» Document extract:
On this week’s episode, we take a very fun and surprising look at the world of Banana Ball, the enormously popular traveling league of dancing, singing, thirst-trapping baseball players who have become a bigger draw than many Major League teams. (Think of Banana Ball as the Harlem Globetrotters, except for baseball and also optimized for TikTok.)
And this season, the Banana Ball has added a new team to its universe: the Indianapolis Clowns, who were resurrected as a nod to the circus-act 1930s Negro League team of the same name. The Indianapolis Clowns, in fact, are the spiritual ancestors of the Savannah Bananas – the founding team of the Banana Ball.Those old Clowns did stunts and tricks and played some good baseball at times, too. But that’s not all: reporter Josh Levin swung by the pod to talk about his reporting on the Clowns' tricky, icky history, and he told me that a lot of Black folks really didn’t rock with them in the 1930s and 1940s because they felt their antics kept Black baseball and Black players from being taken seriously.

» Dataset records:
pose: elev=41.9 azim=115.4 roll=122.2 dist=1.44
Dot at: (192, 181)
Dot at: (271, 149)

---

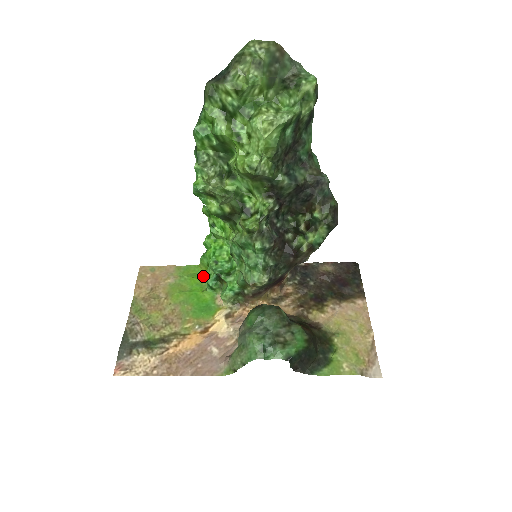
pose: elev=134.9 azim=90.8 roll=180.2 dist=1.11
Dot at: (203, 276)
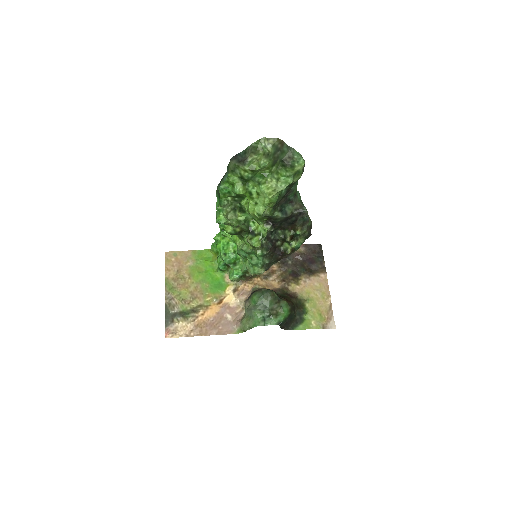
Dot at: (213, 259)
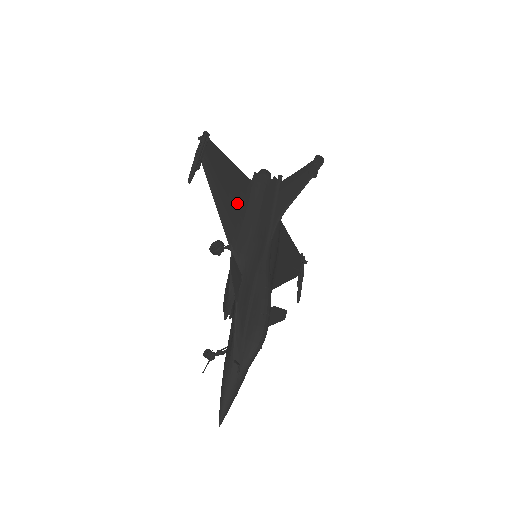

* * *

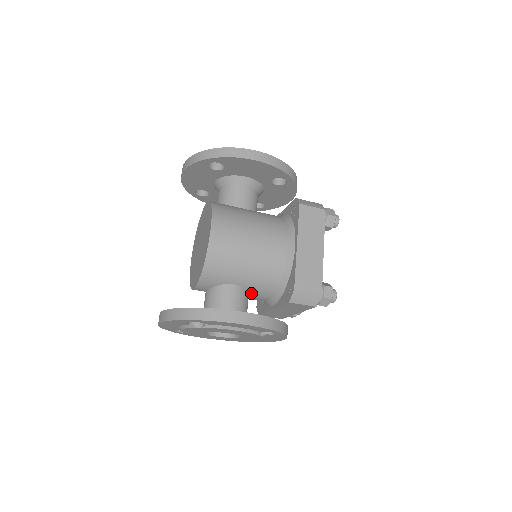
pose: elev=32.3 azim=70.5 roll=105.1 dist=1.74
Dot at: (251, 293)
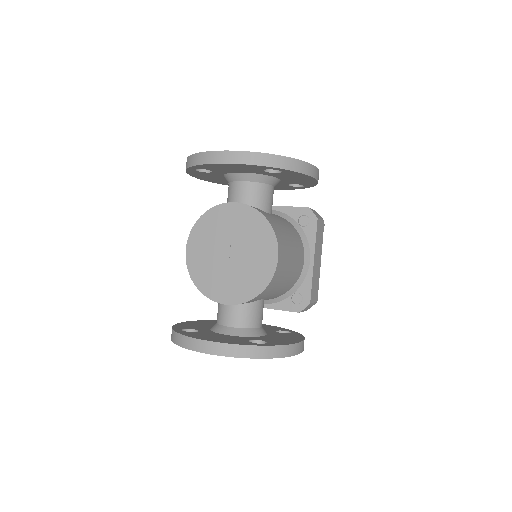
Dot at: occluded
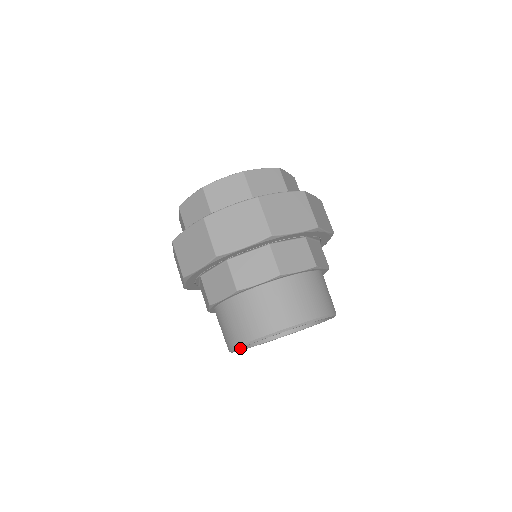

» Given request:
Answer these questions from the Banana Ball episode description above.
1. Which touring team does the episode description compare Banana Ball to?
2. What team has Banana Ball added this season?
3. Why did many Black people not support the original Clowns in the 1930s and 1940s?

» Solution to this exercise:
1. The Harlem Globetrotters.
2. The Indianapolis Clowns.
3. They felt the team's antics kept Black baseball and Black players from being taken seriously.